Uribe’s first appearance is an indication of the tone and a preview of the issues that will come up in discussion in this new Congress. The peace negotiations with the FARC will take center stage. During his discussion with Senator Cepeda, Uribe urged the government to sign the peace accords as soon as possible, the same ones against which he had been campaigned incessantly since November 2012 when the talks began. The former president said the country was under “torture” because the government was “making people dream” while “violent terrorist actions” were on the rise. He called on the administration to sign the peace treaty as soon as possible and then submit it to the Colombian people for review. And Uribe, who remains a popular figure in Colombia, could use that referendum to recharge his batteries by re-emerging as the foremost opponent of the peace process.

Uribe criticized Santos’ management of the economy; his relationships with neighbor countries; the peace process; and increasing insecurity

On the first day of business in Congress, Uribe took notes as Santos called for reconciliation. Then minutes later, he stood up before the Senate and questioned the president’s policies. He criticized Santos’ management of the economy; his relationships with neighbor countries; the peace process, which he said would bring impunity; and increasing insecurity in the country.

Since then, the former president has found himself up against an assembly dominated by Santos supporters. One of them, Luis Fernando Velasco, did not hesitate to say that Uribe’s statements sounded like self-criticism for “what he could have done in eight years [in office] but did not do.” Roy Barreras, a member of the president’s Unión Patriótica party, questioned the figures Uribe used to criticize Santos.
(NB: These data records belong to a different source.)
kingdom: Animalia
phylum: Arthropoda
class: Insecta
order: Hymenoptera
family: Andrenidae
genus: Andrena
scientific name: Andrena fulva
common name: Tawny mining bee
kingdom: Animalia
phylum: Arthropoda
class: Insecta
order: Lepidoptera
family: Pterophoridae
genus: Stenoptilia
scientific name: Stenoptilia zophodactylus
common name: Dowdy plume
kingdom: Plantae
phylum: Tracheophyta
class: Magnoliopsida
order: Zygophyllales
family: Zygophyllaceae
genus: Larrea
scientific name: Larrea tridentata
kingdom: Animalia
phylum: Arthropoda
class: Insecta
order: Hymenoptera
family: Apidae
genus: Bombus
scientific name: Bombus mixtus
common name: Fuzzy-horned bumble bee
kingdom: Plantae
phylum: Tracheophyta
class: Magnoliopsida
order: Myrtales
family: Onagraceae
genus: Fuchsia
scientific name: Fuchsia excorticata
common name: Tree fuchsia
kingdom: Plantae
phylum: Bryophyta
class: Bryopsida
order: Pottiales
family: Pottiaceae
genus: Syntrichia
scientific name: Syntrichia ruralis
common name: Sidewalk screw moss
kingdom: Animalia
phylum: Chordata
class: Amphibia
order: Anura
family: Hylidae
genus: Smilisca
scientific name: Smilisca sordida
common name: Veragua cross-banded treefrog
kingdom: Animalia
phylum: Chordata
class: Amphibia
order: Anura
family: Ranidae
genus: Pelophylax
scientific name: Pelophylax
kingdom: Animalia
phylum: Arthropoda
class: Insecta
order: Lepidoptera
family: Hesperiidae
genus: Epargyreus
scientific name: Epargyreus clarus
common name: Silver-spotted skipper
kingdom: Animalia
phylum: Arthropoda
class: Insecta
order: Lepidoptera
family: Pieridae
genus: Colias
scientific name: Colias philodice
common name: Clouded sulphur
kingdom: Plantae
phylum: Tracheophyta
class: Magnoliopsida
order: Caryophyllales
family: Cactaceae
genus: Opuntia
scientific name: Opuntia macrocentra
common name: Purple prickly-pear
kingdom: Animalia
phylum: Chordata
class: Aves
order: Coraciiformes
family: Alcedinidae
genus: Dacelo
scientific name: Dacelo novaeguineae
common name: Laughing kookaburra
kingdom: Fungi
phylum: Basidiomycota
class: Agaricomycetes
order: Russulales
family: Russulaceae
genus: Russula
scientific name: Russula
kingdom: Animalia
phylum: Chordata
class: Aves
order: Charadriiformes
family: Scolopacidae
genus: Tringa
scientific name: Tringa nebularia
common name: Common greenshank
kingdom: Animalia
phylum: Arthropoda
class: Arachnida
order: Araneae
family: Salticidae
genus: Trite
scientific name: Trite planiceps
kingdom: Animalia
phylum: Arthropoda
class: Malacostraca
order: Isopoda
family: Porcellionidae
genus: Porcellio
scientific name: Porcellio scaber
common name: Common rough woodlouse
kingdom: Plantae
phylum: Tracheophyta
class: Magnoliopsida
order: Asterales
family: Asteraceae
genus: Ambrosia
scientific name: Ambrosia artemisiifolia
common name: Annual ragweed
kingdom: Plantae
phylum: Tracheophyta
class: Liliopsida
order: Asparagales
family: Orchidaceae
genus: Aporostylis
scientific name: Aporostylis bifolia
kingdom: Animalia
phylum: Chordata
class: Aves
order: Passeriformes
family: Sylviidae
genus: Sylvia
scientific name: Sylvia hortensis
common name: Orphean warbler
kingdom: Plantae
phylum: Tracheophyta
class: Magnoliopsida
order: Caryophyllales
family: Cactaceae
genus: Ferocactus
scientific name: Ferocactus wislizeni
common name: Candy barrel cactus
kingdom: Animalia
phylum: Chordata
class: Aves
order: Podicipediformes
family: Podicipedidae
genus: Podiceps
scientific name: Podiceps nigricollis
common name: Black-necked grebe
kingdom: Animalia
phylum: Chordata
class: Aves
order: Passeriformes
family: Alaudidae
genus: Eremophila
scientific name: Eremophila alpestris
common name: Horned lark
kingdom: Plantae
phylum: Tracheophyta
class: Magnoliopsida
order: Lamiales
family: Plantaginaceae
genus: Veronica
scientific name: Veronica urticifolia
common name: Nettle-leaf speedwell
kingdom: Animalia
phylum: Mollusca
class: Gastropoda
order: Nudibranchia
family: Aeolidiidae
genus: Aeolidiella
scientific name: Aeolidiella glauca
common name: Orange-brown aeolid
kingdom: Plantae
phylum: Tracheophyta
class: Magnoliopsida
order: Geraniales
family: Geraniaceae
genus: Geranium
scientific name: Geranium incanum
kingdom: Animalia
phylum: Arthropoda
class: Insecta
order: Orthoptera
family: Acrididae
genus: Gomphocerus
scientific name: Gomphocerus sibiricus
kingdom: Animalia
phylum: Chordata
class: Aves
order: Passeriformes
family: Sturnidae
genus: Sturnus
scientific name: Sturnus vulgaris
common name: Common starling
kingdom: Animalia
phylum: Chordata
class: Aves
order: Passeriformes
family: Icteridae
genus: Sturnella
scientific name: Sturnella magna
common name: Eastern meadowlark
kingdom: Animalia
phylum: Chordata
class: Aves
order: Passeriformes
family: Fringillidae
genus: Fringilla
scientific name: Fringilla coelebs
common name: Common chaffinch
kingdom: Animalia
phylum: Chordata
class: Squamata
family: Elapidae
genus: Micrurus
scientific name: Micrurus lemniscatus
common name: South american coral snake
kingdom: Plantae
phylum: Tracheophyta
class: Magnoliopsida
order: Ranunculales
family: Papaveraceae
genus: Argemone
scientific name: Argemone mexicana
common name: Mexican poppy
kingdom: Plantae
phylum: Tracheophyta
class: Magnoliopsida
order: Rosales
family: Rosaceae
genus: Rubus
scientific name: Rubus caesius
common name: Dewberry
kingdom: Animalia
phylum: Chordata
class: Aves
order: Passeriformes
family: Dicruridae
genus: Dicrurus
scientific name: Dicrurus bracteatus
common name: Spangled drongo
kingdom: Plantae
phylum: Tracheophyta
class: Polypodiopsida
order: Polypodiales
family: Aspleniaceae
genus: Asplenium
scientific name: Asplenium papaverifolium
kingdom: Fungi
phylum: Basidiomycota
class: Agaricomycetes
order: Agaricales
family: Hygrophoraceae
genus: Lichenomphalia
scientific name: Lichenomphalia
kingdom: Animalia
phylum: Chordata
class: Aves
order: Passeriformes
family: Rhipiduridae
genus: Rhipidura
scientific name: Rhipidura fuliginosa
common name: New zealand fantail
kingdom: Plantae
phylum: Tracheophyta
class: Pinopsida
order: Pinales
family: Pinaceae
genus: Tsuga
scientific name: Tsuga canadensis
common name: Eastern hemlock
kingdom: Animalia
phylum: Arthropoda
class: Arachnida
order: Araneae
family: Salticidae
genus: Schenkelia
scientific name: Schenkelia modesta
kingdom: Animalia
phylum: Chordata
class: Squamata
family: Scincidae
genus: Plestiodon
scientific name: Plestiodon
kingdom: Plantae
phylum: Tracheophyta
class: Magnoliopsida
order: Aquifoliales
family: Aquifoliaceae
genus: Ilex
Meanwhile, Uribe’s supporters faced the same challenge in the lower house. Congresswoman María Fernanda Cabal launched into an attack against the peace process, saying it had not taken FARC victims into account. The representative said the government’s meetings with the victims of the armed conflict were “clownish tricks.” These encounters have the backing of the United Nations. They give all victims – regardless who the perpetrator of the crime against them was – a platform where they can offer their suggestions and thus participate in the Havana negotiation process. Santos allies’ kept quiet during Cabal’s speech but Green Party Senator Ángela María Robledo dealt her offending colleague a hard blow. “This is not a conflict between soldiers,” Robledo said. “It targets the civilian population.”

Office size also became an issue during the first week of sessions. Democratic Center party Senator Paloma Valencia compared her space to those received by members of the government coalition. “To those who think they can knock us down by discriminating against us in office assignments,” she wrote on Twitter, “let me tell you that you motivate us to work even harder.”

This first week of sessions made it clear that Uribe will emerge as a major figure in Congress. He and his supporters will confront Santos’ allies and those who support the ongoing peace process. It remains to be seen, however, whether Congress will agree to open a debate on Uribe’s supposed links to paramilitaries. For now, the former president and his allies remain on guard.